Figure 3.

INAM in BMDC participates in DC-mediated NK activation. (A) Quantitative RT-PCR for INAM expression in WT, TICAM-1^−/−, IRF-3^−/−, and IRF-7^−/− BMDC stimulated with 10 µg/ml polyI:C. (B) Quantitative RT-PCR for INAM expression in WT BMDC stimulated by 100 ng/ml LPS, 10 µg/ml polyI:C, 1 µg/ml Pam3, 100 nM Malp-2, 10 µg/ml CpG, and 2,000 IU/ml IFN-α for 4 h. (C) BMDCs were transduced with Flag-tagged INAM-expressing lentivirus or control lentivirus. GFP expression in the BMDC was determined by flow cytometry, and subcellular localization of INAM was examined by immunofluorescence assay using anti-Flag mAb.
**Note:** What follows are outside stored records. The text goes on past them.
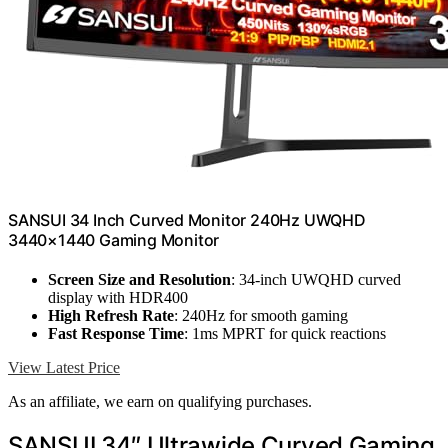
SANSUI 34 Inch Curved Monitor 240Hz UWQHD
3440×1440 Gaming Monitor
Screen Size and Resolution
: 34-inch UWQHD curved
display with HDR400
High Refresh Rate
: 240Hz for smooth gaming
Fast Response Time
: 1ms MPRT for quick reactions
View Latest Price
As an affiliate, we earn on qualifying purchases.
SANSUI 34″ Ultrawide Curved Gaming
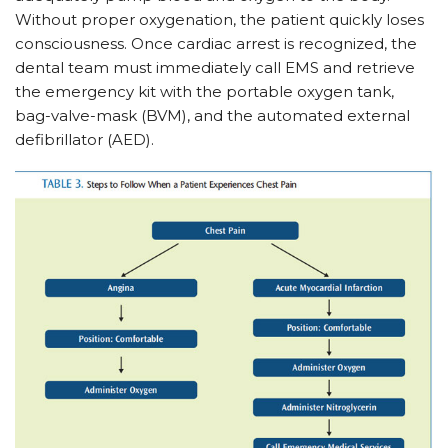
Without proper oxygenation, the patient quickly loses
consciousness. Once cardiac arrest is recognized, the
dental team must immediately call EMS and retrieve
the emergency kit with the portable oxygen tank,
bag-valve-mask (BVM), and the automated external
defibrillator (AED).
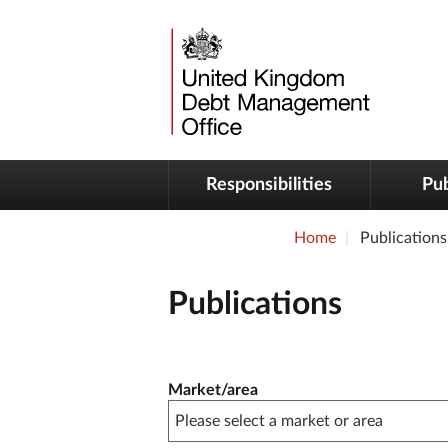
Responsibilities
Pub
Home
Publications
Publications
Publication filter controls
Market/area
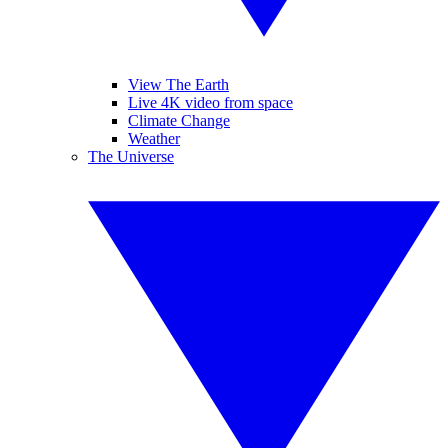
View The Earth
Live 4K video from space
Climate Change
Weather
The Universe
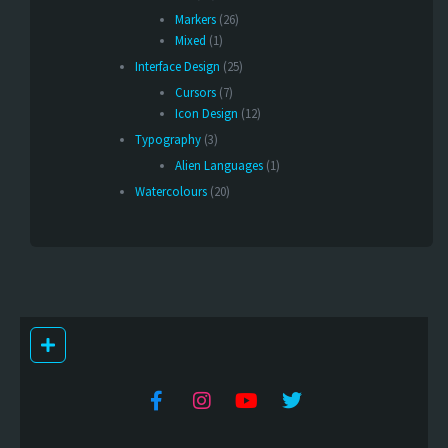
Markers
(26)
Mixed
(1)
Interface Design
(25)
Cursors
(7)
Icon Design
(12)
Typography
(3)
Alien Languages
(1)
Watercolours
(20)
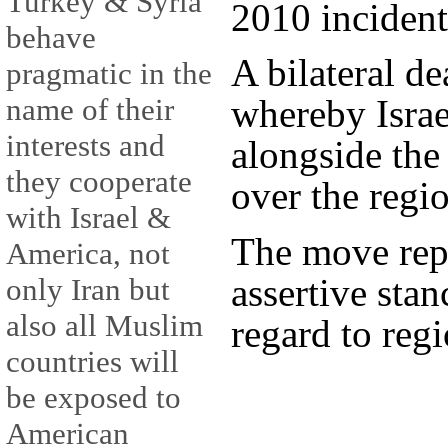
Turkey & Syria
2010 incident
behave
A bilateral de
pragmatic in the
name of their
whereby Israe
interests and
alongside th
they cooperate
over the regi
with Israel &
The move rep
America, not
assertive sta
only Iran but
also all Muslim
regard to regi
countries will
be exposed to
American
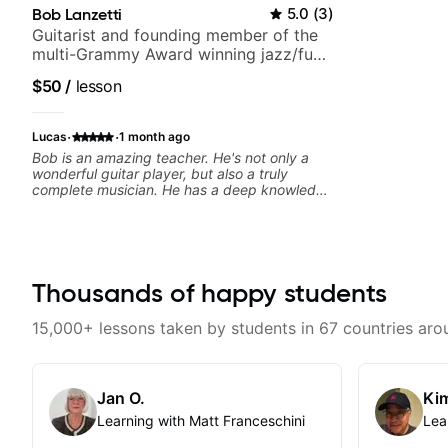
Bob Lanzetti
5.0
(
3
)
Guitarist and founding member of the
multi-Grammy Award winning jazz/funk
band, Snarky Puppy.
$50
/
lesson
·
·
Lucas
1 month ago
Bob is an amazing teacher. He's not only a
wonderful guitar player, but also a truly
complete musician. He has a deep knowledge
of harmony, composition, arranging, and so
much more. He knows how to make the guitar
serve the song without overplaying, always in
the most refined way. He's been helping me
improve my playing in a much more musical
way, from jazz to pop. I couldn't recommend
Thousands of happy students
him more.
15,000+ lessons taken by students in 67 countries aro
Jan O.
Kim
Learning with Matt Franceschini
Lea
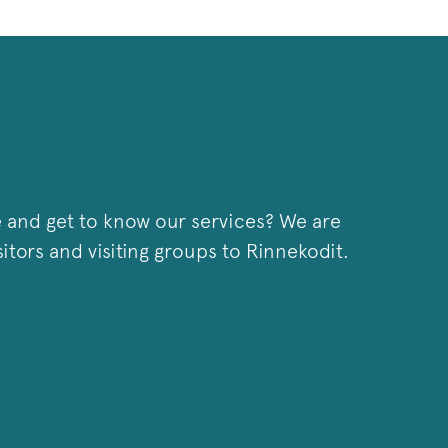
 and get to know our services? We are
tors and visiting groups to Rinnekodit.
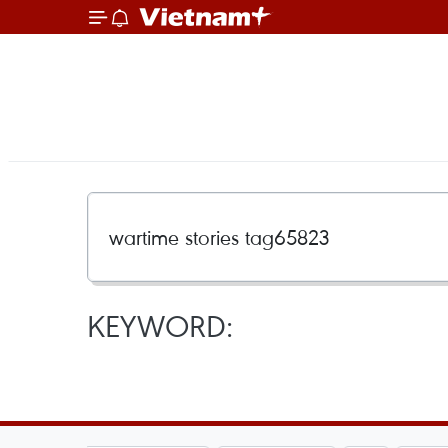
KEYWORD:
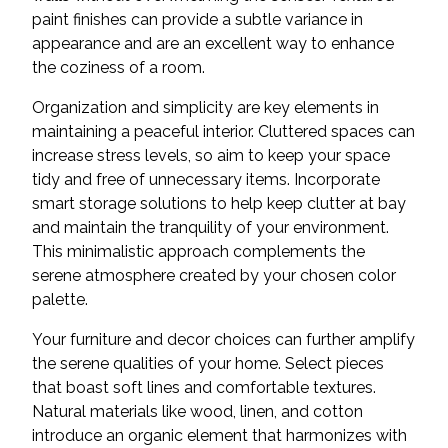
paint finishes can provide a subtle variance in
appearance and are an excellent way to enhance
the coziness of a room.
Organization and simplicity are key elements in
maintaining a peaceful interior. Cluttered spaces can
increase stress levels, so aim to keep your space
tidy and free of unnecessary items. Incorporate
smart storage solutions to help keep clutter at bay
and maintain the tranquility of your environment.
This minimalistic approach complements the
serene atmosphere created by your chosen color
palette.
Your furniture and decor choices can further amplify
the serene qualities of your home. Select pieces
that boast soft lines and comfortable textures.
Natural materials like wood, linen, and cotton
introduce an organic element that harmonizes with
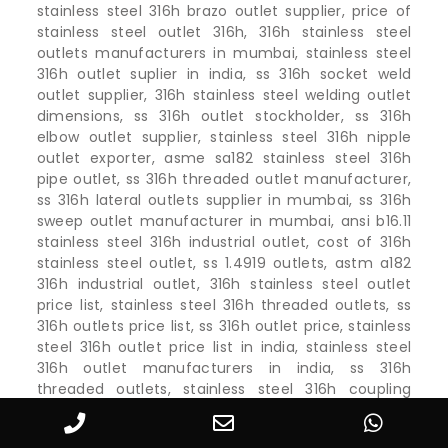
stainless steel 316h brazo outlet supplier, price of
stainless steel outlet 316h, 316h stainless steel
outlets manufacturers in mumbai, stainless steel
316h outlet suplier in india, ss 316h socket weld
outlet supplier, 316h stainless steel welding outlet
dimensions, ss 316h outlet stockholder, ss 316h
elbow outlet supplier, stainless steel 316h nipple
outlet exporter, asme sa182 stainless steel 316h
pipe outlet, ss 316h threaded outlet manufacturer,
ss 316h lateral outlets supplier in mumbai, ss 316h
sweep outlet manufacturer in mumbai, ansi b16.11
stainless steel 316h industrial outlet, cost of 316h
stainless steel outlet, ss 1.4919 outlets, astm a182
316h industrial outlet, 316h stainless steel outlet
price list, stainless steel 316h threaded outlets, ss
316h outlets price list, ss 316h outlet price, stainless
steel 316h outlet price list in india, stainless steel
316h outlet manufacturers in india, ss 316h
threaded outlets, stainless steel 316h coupling
outlet, ss 316h outlet catalogue, stainless steel 316h
outlet fitting suppliers, astm a182 stainless steel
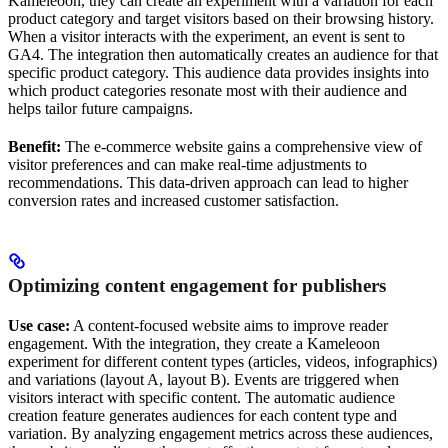
Kameleoon, they can create an experiment with a variation for each
product category and target visitors based on their browsing history.
When a visitor interacts with the experiment, an event is sent to
GA4. The integration then automatically creates an audience for that
specific product category. This audience data provides insights into
which product categories resonate most with their audience and
helps tailor future campaigns.
Benefit:
The e-commerce website gains a comprehensive view of
visitor preferences and can make real-time adjustments to
recommendations. This data-driven approach can lead to higher
conversion rates and increased customer satisfaction.
Optimizing content engagement for publishers
Use case:
A content-focused website aims to improve reader
engagement. With the integration, they create a Kameleoon
experiment for different content types (articles, videos, infographics)
and variations (layout A, layout B). Events are triggered when
visitors interact with specific content. The automatic audience
creation feature generates audiences for each content type and
variation. By analyzing engagement metrics across these audiences,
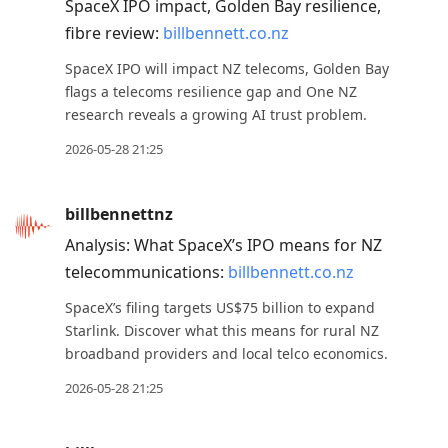
SpaceX IPO impact, Golden Bay resilience,
fibre review:
billbennett.co.nz
SpaceX IPO will impact NZ telecoms, Golden Bay
flags a telecoms resilience gap and One NZ
research reveals a growing AI trust problem.
2026-05-28 21:25
billbennettnz
Analysis: What SpaceX’s IPO means for NZ
telecommunications:
billbennett.co.nz
SpaceX’s filing targets US$75 billion to expand
Starlink. Discover what this means for rural NZ
broadband providers and local telco economics.
2026-05-28 21:25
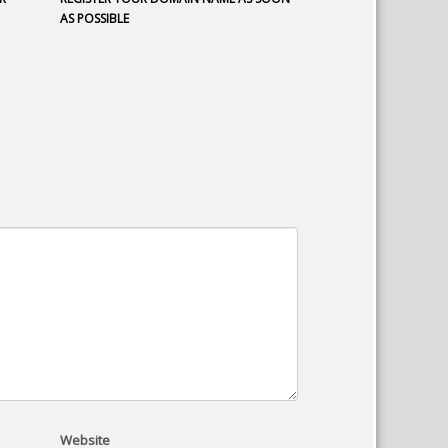
AS POSSIBLE
Website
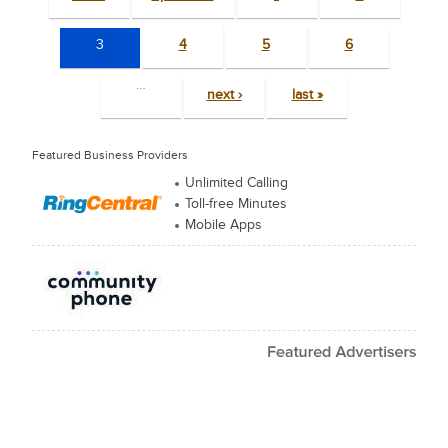
3
4
5
6
…
next ›
last »
Featured Business Providers
Unlimited Calling
Toll-free Minutes
Mobile Apps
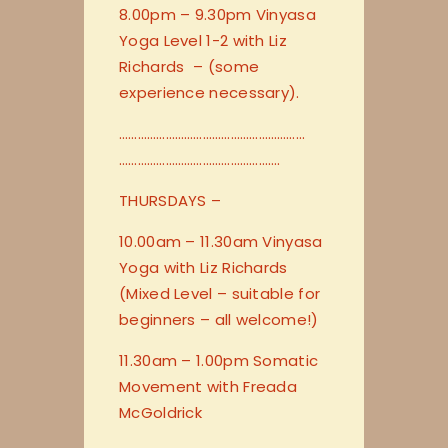
8.00pm – 9.30pm Vinyasa
Yoga Level 1-2 with Liz
Richards – (some
experience necessary).
…………………………
…………………………
…………………………
………………….
THURSDAYS –
10.00am – 11.30am Vinyasa
Yoga with Liz Richards
(Mixed Level – suitable for
beginners – all welcome!)
11.30am – 1.00pm Somatic
Movement with Freada
McGoldrick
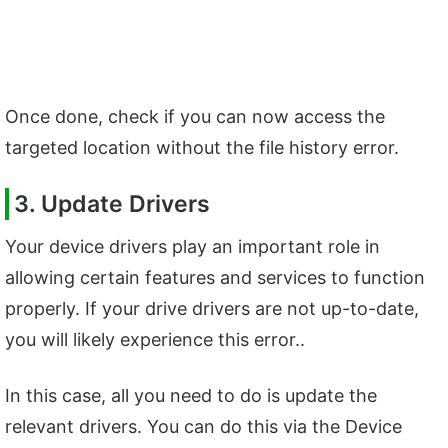
Once done, check if you can now access the
targeted location without the file history error.
3. Update Drivers
Your device drivers play an important role in
allowing certain features and services to function
properly. If your drive drivers are not up-to-date,
you will likely experience this error..
In this case, all you need to do is update the
relevant drivers. You can do this via the Device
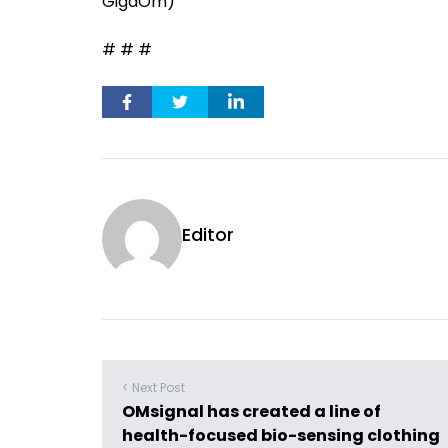
GigaOm)
# # #
Editor
< Next Post
OMsignal has created a line of
health-focused bio-sensing clothing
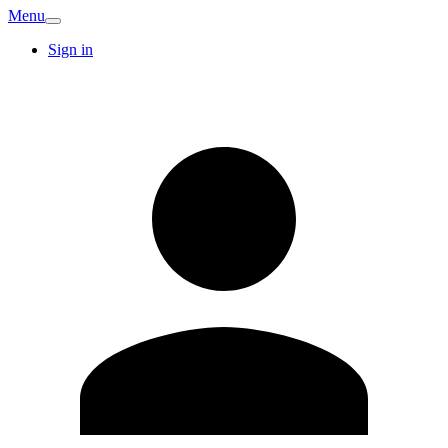
Menu
Sign in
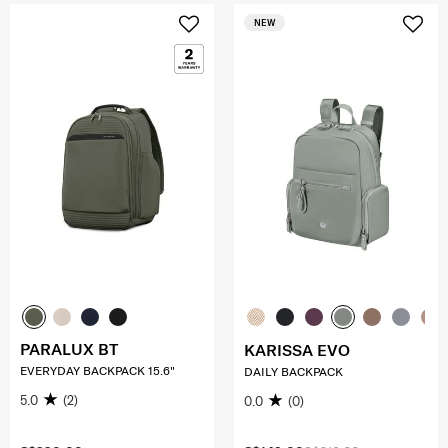
NEW
PARALUX BT
KARISSA EVO
EVERYDAY BACKPACK 15.6"
DAILY BACKPACK
5.0
(2)
0.0
(0)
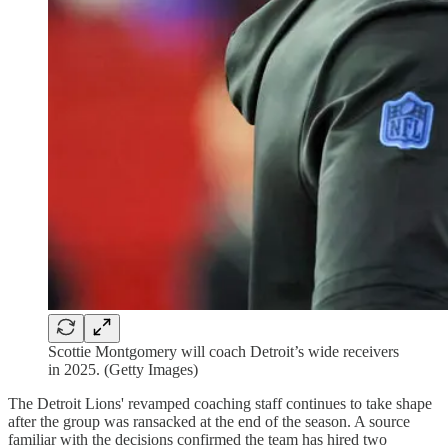
Scottie Montgomery will coach Detroit’s wide receivers
in 2025. (Getty Images)
The Detroit Lions' revamped coaching staff continues to take shape
after the group was ransacked at the end of the season. A source
familiar with the decisions confirmed the team has hired two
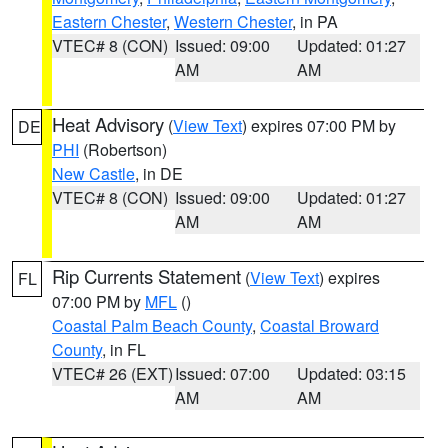
Eastern Chester
,
Western Chester
, in PA
VTEC# 8 (CON)
Issued: 09:00
Updated: 01:27
AM
AM
Heat Advisory
(
View Text
) expires 07:00 PM by
DE
PHI
(Robertson)
New Castle
, in DE
VTEC# 8 (CON)
Issued: 09:00
Updated: 01:27
AM
AM
Rip Currents Statement
(
View Text
) expires
FL
07:00 PM by
MFL
()
Coastal Palm Beach County
,
Coastal Broward
County
, in FL
VTEC# 26 (EXT)
Issued: 07:00
Updated: 03:15
AM
AM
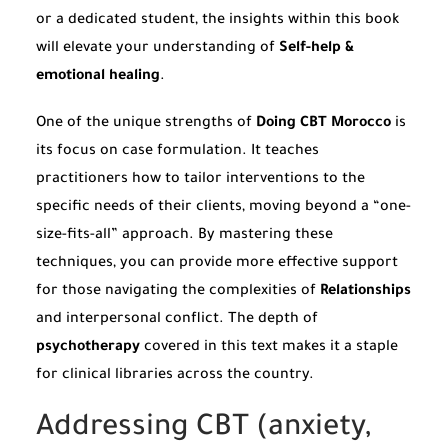
or a dedicated student, the insights within this book
will elevate your understanding of
Self-help &
emotional healing
.
One of the unique strengths of
Doing CBT Morocco
is
its focus on case formulation. It teaches
practitioners how to tailor interventions to the
specific needs of their clients, moving beyond a “one-
size-fits-all” approach. By mastering these
techniques, you can provide more effective support
for those navigating the complexities of
Relationships
and interpersonal conflict. The depth of
psychotherapy
covered in this text makes it a staple
for clinical libraries across the country.
Addressing CBT (anxiety,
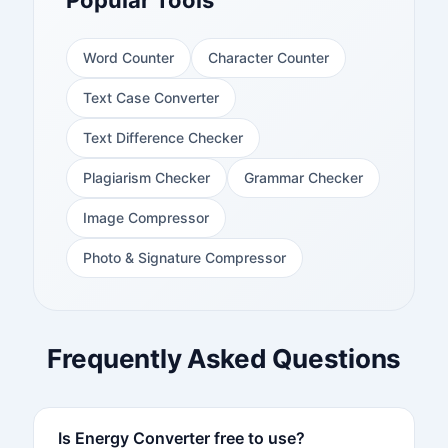
Popular Tools
Word Counter
Character Counter
Text Case Converter
Text Difference Checker
Plagiarism Checker
Grammar Checker
Image Compressor
Photo & Signature Compressor
Frequently Asked Questions
Is Energy Converter free to use?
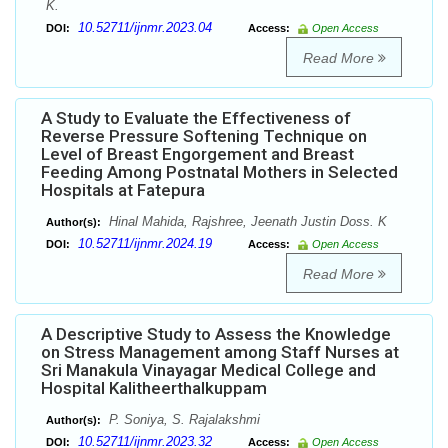
K.
10.52711/ijnmr.2023.04
DOI:
Access:
Open Access
Read More
A Study to Evaluate the Effectiveness of
Reverse Pressure Softening Technique on
Level of Breast Engorgement and Breast
Feeding Among Postnatal Mothers in Selected
Hospitals at Fatepura
Hinal Mahida, Rajshree, Jeenath Justin Doss. K
Author(s):
10.52711/ijnmr.2024.19
DOI:
Access:
Open Access
Read More
A Descriptive Study to Assess the Knowledge
on Stress Management among Staff Nurses at
Sri Manakula Vinayagar Medical College and
Hospital Kalitheerthalkuppam
P. Soniya, S. Rajalakshmi
Author(s):
10.52711/ijnmr.2023.32
DOI:
Access:
Open Access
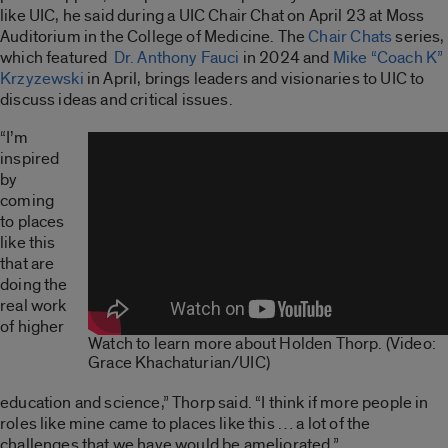
like UIC, he said during a UIC Chair Chat on April 23 at Moss
Auditorium in the College of Medicine. The
Chair Chats
series,
which featured
Dr. Anthony Fauci
in 2024 and
Mike “Coach K”
Krzyzewski
in April, brings leaders and visionaries to UIC to
discuss ideas and critical issues.
“I’m
inspired
by
coming
to places
like this
that are
doing the
real work
of higher
Watch to learn more about Holden Thorp. (Video:
Grace Khachaturian/UIC)
education and science,” Thorp said. “I think if more people in
roles like mine came to places like this … a lot of the
challenges that we have would be ameliorated.”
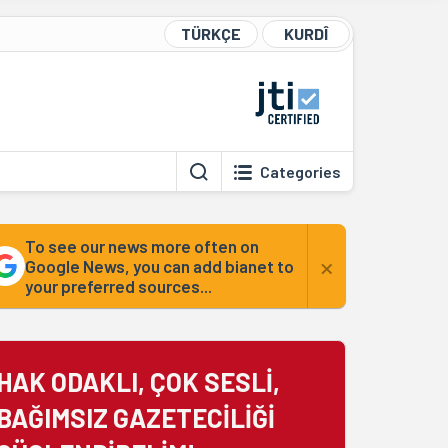
TÜRKÇE
KURDÎ
Categories
To see our news more often on
×
Google News, you can add bianet to
your preferred sources...
HAK ODAKLI, ÇOK SESLİ,
BAĞIMSIZ GAZETECİLİĞİ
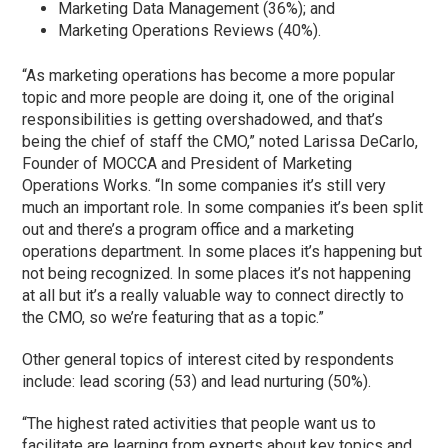
Marketing Data Management (36%); and
Marketing Operations Reviews (40%).
“As marketing operations has become a more popular
topic and more people are doing it, one of the original
responsibilities is getting overshadowed, and that’s
being the chief of staff the CMO,” noted Larissa DeCarlo,
Founder of MOCCA and President of Marketing
Operations Works. “In some companies it’s still very
much an important role. In some companies it’s been split
out and there’s a program office and a marketing
operations department. In some places it’s happening but
not being recognized. In some places it’s not happening
at all but it’s a really valuable way to connect directly to
the CMO, so we’re featuring that as a topic.”
Other general topics of interest cited by respondents
include: lead scoring (53) and lead nurturing (50%).
“The highest rated activities that people want us to
facilitate are learning from experts about key topics and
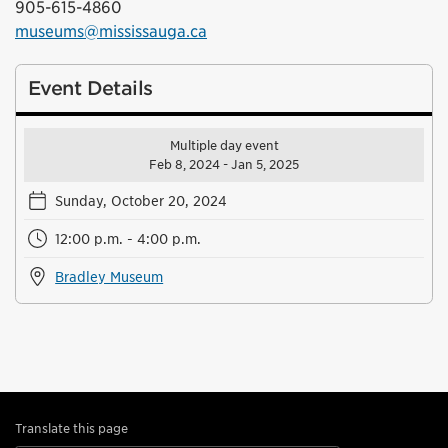
905-615-4860
museums@mississauga.ca
Event Details
Multiple day event
Feb 8, 2024 - Jan 5, 2025
Sunday, October 20, 2024
12:00 p.m. - 4:00 p.m.
Bradley Museum
Translate this page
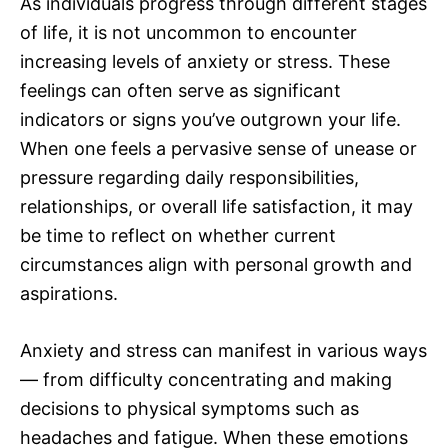
As individuals progress through different stages
of life, it is not uncommon to encounter
increasing levels of anxiety or stress. These
feelings can often serve as significant
indicators or signs you’ve outgrown your life.
When one feels a pervasive sense of unease or
pressure regarding daily responsibilities,
relationships, or overall life satisfaction, it may
be time to reflect on whether current
circumstances align with personal growth and
aspirations.
Anxiety and stress can manifest in various ways
— from difficulty concentrating and making
decisions to physical symptoms such as
headaches and fatigue. When these emotions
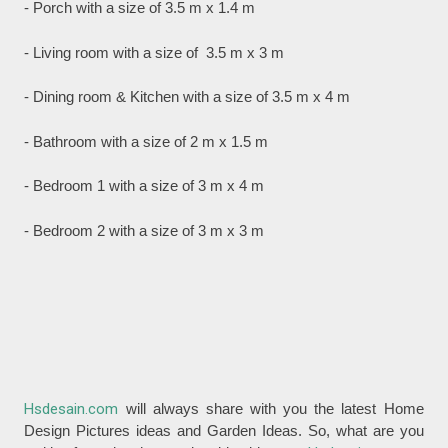
- Porch with a size of 3.5 m x 1.4 m
- Living room with a size of 3.5 m x 3 m
- Dining room & Kitchen with a size of 3.5 m x 4 m
- Bathroom with a size of 2 m x 1.5 m
- Bedroom 1 with a size of 3 m x 4 m
- Bedroom 2 with a size of 3 m x 3 m
Hsdesain.com
will always share with you the latest Home
Design Pictures ideas and Garden Ideas. So, what are you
Shaded peak, noninfected control; Blank peak, infected BMDC. Bar, 10 µm. (D) ELISA of IFN-γ induced by WT NK cells co-cultured with WT BMDC or IRF-3^−/− BMDC transfected with control lentivirus (CV) or INAM-expressing lentivirus (INAM) with/without 10 µg/ml polyI:C. (E) Cytotoxicity against B16D8 by NK cells co-cultured with BMDC transfected with control or INAM-expressing lentivirus with/without 10 µg/ml polyI:C for 24 h. (F) ELISA of IFN-γ induced by WT NK cells co-cultured with IRF-3^−/− BMDC transfected with control lentivirus (CV) or INAM-expressing lentivirus (INAM) with 10 µg/ml polyI:C. In some experiments, a transwell was inserted between the INAM-transduced BMDC and NK cells to separate the cells. (G) Quantitative RT-PCR for expression of INAM in BMDC transduced with INAM-shRNA (INAM) or scrambled shRNA (control) and cultured for 48 h. (H) IFN-γ production by WT NK cells determined using ELISA after coculturing with control or the shRNA transfected-BMDC (INAM) and 10 µg/ml polyI:C for 24 h. All data shown are means ± SD of triplicate samples from one experiment that is representative of three.